> Source extract:
Slovak geologist (1897–1976)

Dimitrij Andrusov (7 November 1897 - 1 April 1976) was a Slovak geologist of Russian origin, member of the Slovak Academy of Sciences. He was first professor of geology on Slovak colleges. He is considered the founder of modern Slovak geology.

== Life ==
Dimitrij Andrusov was born on 7 November 1897 in the former Yuryev (today Tartu) then in the Russian Empire (today Estonia). He was a grandson of Heinrich Schliemann and son of geologist Nicolai Ivanovich Andrusov. In 1915-1918 he studied on the university in Saint Petersburg. Later in 1920–1922 on Sorbonne University in France. He continued his studies on the Faculty of Chemical Technology on Czech Technical University in Prague and graduated there in 1925. Since 1929 he worked in the Technical University.

Following the closure of Czech higher education during the German occupation of the country, he has gone to Slovakia, where he worked since 1938 at the Slovak Technical University in Bratislava. Since 1940 he began to work at the same time on the Faculty of Natural Sciences of the Comenius University in the office of head of Geological and Paleontological Institute. He was the first professor of geology working on Slovak colleges. At the same time, with help of Imrich Karvaš, he contributed to the establishment of the Slovak geological survey which he led in the years 1940 to 1945. In 1952 Andrusov became head of Department of Geology at the Faculty of Natural Sciences at the Comenius University and remained in office until 1970. As a teacher, he wrote several textbooks and teaching texts, in addition to teaching students of geology and geological mapping, he personally led courses and field excursions, where he imparted his knowledge in practice. He was also the founder and in the years 1957-1958 first director of the Geological Laboratory, which was later transformed into the Geological Institute of Slovak Academy of Sciences.

> Stored data:
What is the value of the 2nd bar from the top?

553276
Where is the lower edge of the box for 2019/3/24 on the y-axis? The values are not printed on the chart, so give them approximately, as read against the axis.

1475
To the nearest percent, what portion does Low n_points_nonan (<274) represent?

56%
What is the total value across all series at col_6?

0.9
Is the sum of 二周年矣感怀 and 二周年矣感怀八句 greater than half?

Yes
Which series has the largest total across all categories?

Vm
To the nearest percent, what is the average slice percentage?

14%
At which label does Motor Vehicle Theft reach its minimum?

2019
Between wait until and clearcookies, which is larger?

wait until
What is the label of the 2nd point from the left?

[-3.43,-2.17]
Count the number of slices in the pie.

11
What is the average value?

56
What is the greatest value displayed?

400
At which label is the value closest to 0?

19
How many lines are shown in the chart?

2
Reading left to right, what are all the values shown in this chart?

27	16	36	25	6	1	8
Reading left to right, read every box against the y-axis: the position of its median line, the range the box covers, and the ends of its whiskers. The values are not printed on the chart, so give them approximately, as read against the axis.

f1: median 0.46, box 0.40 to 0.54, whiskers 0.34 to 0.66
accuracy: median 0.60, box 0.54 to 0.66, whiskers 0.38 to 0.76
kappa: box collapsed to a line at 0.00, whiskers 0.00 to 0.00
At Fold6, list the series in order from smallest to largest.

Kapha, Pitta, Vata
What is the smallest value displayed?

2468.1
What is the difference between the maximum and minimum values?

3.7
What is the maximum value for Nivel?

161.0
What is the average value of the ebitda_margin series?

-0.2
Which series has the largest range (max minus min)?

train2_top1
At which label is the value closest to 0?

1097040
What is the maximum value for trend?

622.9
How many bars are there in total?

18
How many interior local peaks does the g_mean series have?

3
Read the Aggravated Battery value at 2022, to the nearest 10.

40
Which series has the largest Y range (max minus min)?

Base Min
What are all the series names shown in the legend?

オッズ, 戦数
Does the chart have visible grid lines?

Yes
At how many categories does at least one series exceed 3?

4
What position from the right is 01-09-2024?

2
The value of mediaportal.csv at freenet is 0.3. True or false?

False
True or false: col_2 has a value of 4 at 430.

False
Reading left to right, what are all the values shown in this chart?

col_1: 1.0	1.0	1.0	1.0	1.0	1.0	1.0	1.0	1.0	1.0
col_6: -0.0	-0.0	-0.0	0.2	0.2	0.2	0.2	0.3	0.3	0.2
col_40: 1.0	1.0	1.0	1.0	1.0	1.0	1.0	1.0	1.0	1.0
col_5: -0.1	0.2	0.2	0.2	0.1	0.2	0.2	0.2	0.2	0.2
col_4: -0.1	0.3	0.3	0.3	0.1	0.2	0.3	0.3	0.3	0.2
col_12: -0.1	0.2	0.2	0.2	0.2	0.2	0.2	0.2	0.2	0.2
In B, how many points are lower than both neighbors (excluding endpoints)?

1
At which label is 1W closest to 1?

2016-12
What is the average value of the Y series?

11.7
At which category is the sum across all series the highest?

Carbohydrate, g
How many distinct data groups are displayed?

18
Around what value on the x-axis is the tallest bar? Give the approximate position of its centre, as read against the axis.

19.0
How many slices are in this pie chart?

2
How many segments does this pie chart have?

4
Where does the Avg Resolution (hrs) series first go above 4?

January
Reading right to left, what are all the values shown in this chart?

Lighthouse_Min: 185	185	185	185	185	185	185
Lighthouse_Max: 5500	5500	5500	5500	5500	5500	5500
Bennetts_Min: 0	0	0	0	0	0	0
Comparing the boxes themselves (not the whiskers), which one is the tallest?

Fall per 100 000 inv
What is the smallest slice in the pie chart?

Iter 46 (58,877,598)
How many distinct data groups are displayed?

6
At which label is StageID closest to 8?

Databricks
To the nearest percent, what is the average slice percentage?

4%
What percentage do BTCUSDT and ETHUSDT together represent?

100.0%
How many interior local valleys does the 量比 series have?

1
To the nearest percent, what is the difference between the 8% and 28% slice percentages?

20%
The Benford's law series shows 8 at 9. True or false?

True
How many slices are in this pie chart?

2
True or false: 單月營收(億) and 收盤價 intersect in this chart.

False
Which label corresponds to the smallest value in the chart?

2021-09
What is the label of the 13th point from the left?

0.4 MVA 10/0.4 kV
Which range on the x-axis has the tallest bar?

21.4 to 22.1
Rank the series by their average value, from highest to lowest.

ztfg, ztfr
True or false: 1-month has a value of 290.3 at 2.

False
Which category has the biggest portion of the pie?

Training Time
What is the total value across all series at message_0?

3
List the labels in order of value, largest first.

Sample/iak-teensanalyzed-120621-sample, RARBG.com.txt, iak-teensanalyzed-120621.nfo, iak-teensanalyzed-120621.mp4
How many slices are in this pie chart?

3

> Exercise directions: Rewrite the stretch of the Andrusov biography from "Dimitrij Andrusov (7" through "the Technical University.", changing "Saint Petersburg" to "Petrograd".

> Response to the task:
Dimitrij Andrusov (7 November 1897 - 1 April 1976) was a Slovak geologist of Russian origin, member of the Slovak Academy of Sciences. He was first professor of geology on Slovak colleges. He is considered the founder of modern Slovak geology.

== Life ==
Dimitrij Andrusov was born on 7 November 1897 in the former Yuryev (today Tartu) then in the Russian Empire (today Estonia). He was a grandson of Heinrich Schliemann and son of geologist Nicolai Ivanovich Andrusov. In 1915-1918 he studied on the university in Petrograd. Later in 1920–1922 on Sorbonne University in France. He continued his studies on the Faculty of Chemical Technology on Czech Technical University in Prague and graduated there in 1925. Since 1929 he worked in the Technical University.